### Consignes
1. D'après le texte à lire sur la mythologie, au bout de combien de temps le souvenir des éléments historiques et des personnages authentiques se modifie-t-il ?
2. Reprenez le texte à lire sur la mythologie après sa dernière phrase et rédigez-en la suite.

─── Texte à lire

Mythologie : Ensemble des croyances d'un peuple primitif au sujet de ses origines, de ses héros, de ses dieux, etc... ; à distinguer des récits exacts qu'il invente par la suite. (Ambrose Bierce, Le Dictionnaire du Diable, traduction de Jacques Papy, page 157)

Dans la mentalité des peuples premiers, les objets du monde extérieur, pas plus que les actions humaines, n'ont de valeur intrinsèque autonome. Les choses n'acquièrent une valeur sacrée que lorsqu'elles deviennent mémorables, c'est à dire susceptibles de répétition, faculté qui les dote d'un pouvoir de pérennité. Mircea Eliade, dans son livre Le mythe de l'éternel retour (Gallimard, 1949), explique que la mémoire collective est anhistorique.

 

D'une manière générale, « le souvenir des éléments historiques et des personnages authentiques se modifie au bout de deux ou trois siècles afin de rentrer dans le moule de la mentalité archaïque. » Celle-ci, privilégiant l'exemplaire au détriment de l'individuel, expulse le récit de son contexte historique pour le projeter dans une dimension atemporelle. l'évènement quitte le cadre mémoriel qui l'a généré pour intégrer un passé ancestral insituable ; cette perte progressive de tous repères historiques devenant la condition de sa survivance constitue la modalité préalable de son éventuelle transformation en mythe.

──────
─── Données fournies

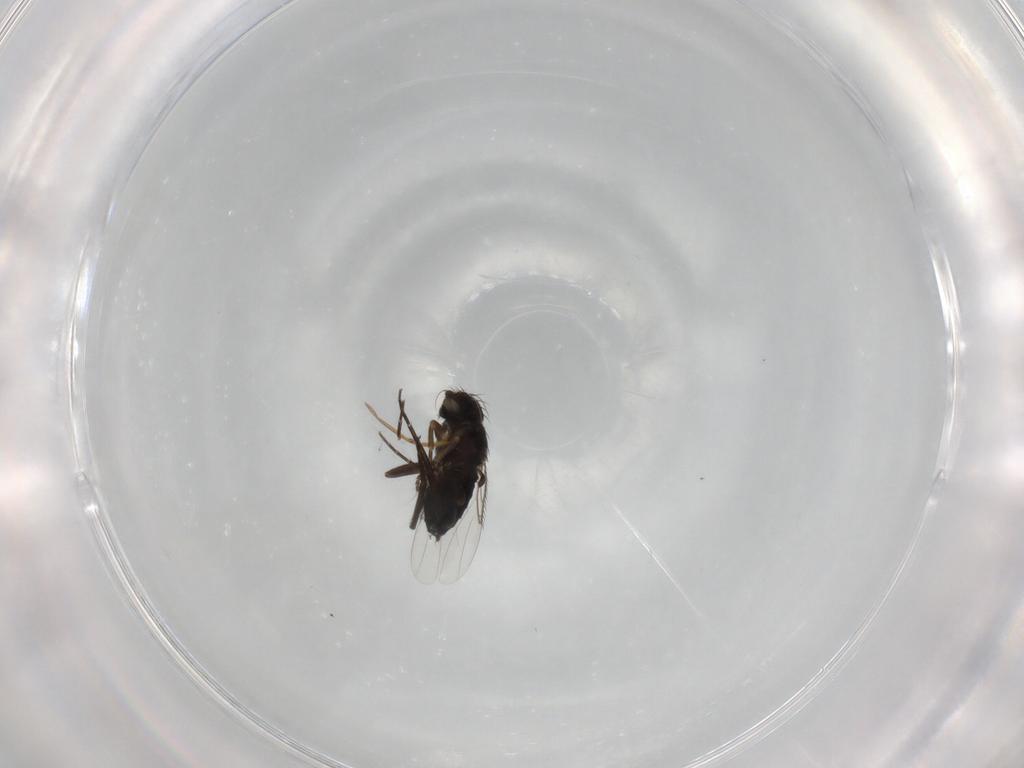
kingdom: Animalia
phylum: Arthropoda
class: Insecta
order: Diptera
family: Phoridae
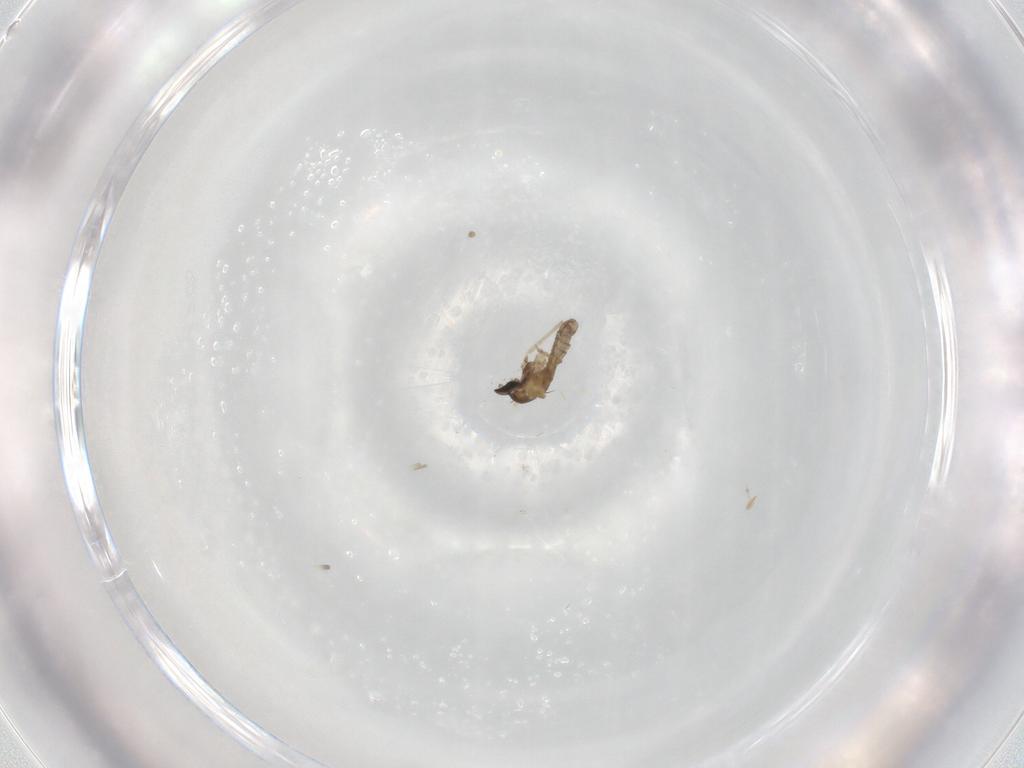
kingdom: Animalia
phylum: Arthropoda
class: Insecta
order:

──────
─── Données fournies

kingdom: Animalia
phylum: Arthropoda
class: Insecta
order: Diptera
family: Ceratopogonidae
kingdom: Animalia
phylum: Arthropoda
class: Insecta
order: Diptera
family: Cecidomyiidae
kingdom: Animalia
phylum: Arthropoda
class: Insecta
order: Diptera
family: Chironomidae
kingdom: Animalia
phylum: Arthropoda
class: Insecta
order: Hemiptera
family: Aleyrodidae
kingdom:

──────
─── Données fournies

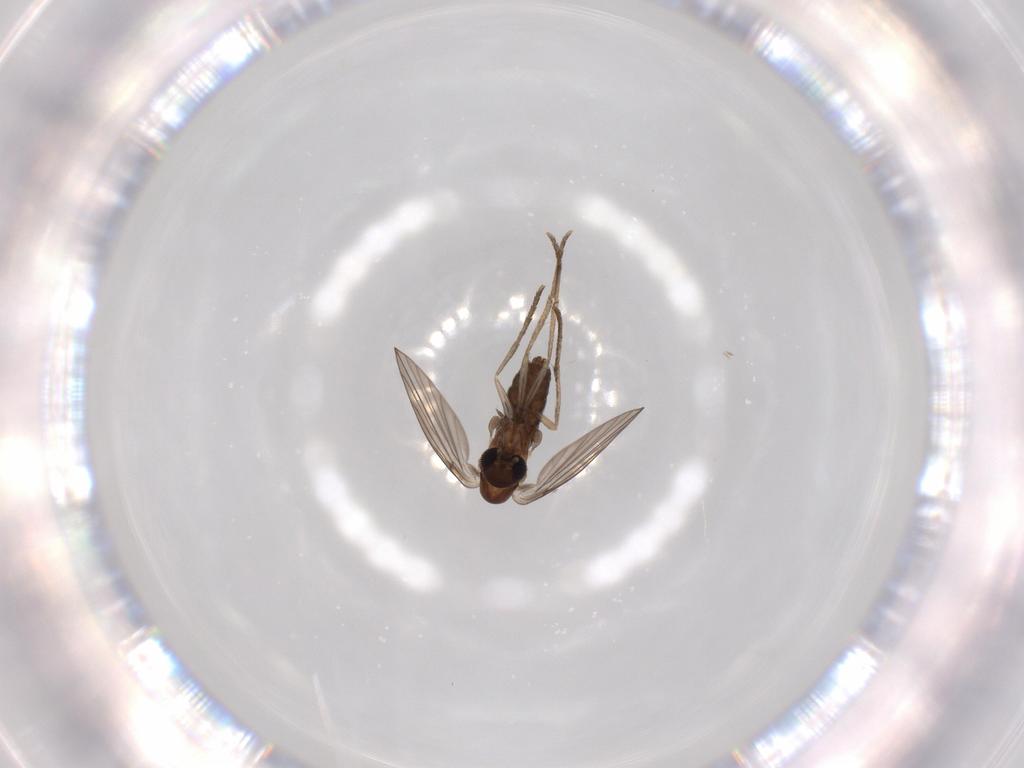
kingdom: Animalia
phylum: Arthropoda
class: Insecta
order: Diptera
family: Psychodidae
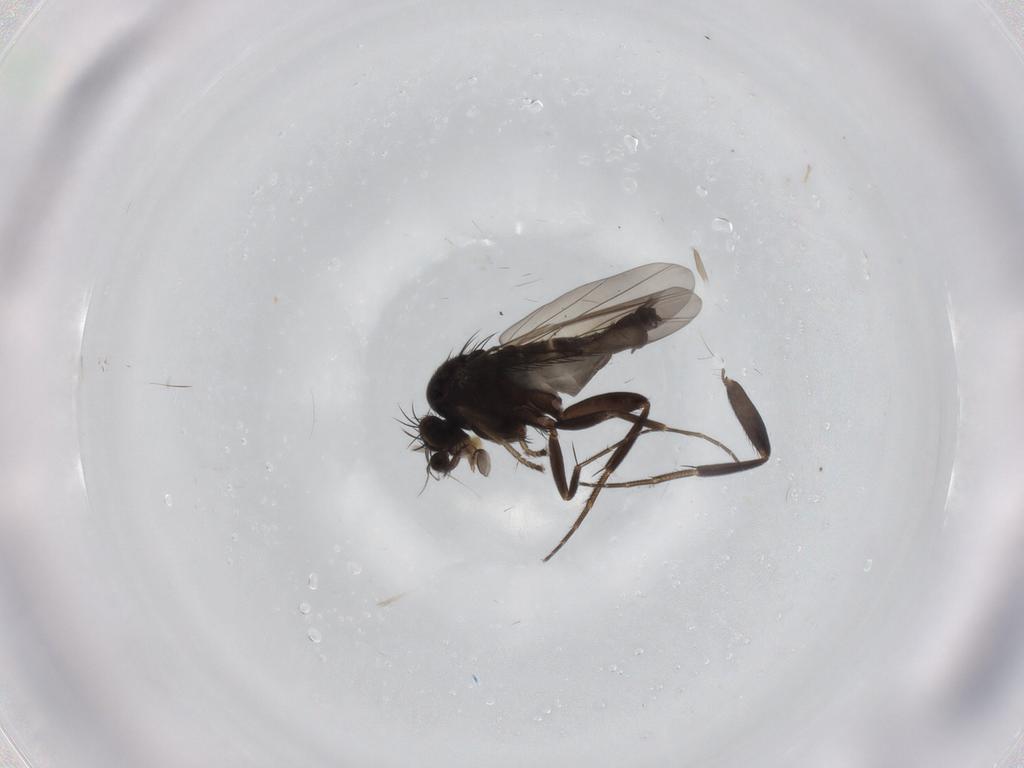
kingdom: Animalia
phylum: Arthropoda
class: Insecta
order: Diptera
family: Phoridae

──────

### Réponses successives
1. Au bout de deux ou trois siècles.

2.
 

Mais le concept de mythe est un produit de la pensée grecque antique, et n'a pas d'équivalent avant cette époque. En Mésopotamie, la distinction entre les genres de récits n'existait pas. Les textes épiques des sumériens confondent épopées, mythes et légendes. Si la civilisation mésopotamienne a disparu quelque part entre la fin du IIIe millénaire et le début du IIe millénaire av. J.‑C., peut-être ont-ils néanmoins joués un rôle déterminant dans l'élaboration des différentes formes narratives que l'on connait maintenant. Les récits fragmentés qui nous sont parvenus contiennent aussi bien des passages relevant de la mythologie divine (Le Déluge dans l’Épopée de Gilgamesh), que des chants dialogués, des passages narratifs, des rituels religieux (incantations, prières adressées aux dieux), des textes de débats, etc.

 

La plupart des "mythes sumériens", sont en fait des récits rédigés en sumérien, issus d'un contexte dans lequel le sumérien était manifestement une langue morte ou en passe de le devenir, et était surtout pratiquée dans le milieu des lettrés. Ainsi le récit de la Genèse d'Eridu, ou l'épopée d'Atrahasis (ou "poème du Supersage" dans la deuxième partie duquel on rencontrera une version du Déluge similaire à celle de l'Épopée de Gilgamesh) sont inspirés de récits cosmogoniques oraux akkadiens, c'est-à-dire datant d'entre la fin du XXIVe et le début du XXIIe siècle av. J.-C.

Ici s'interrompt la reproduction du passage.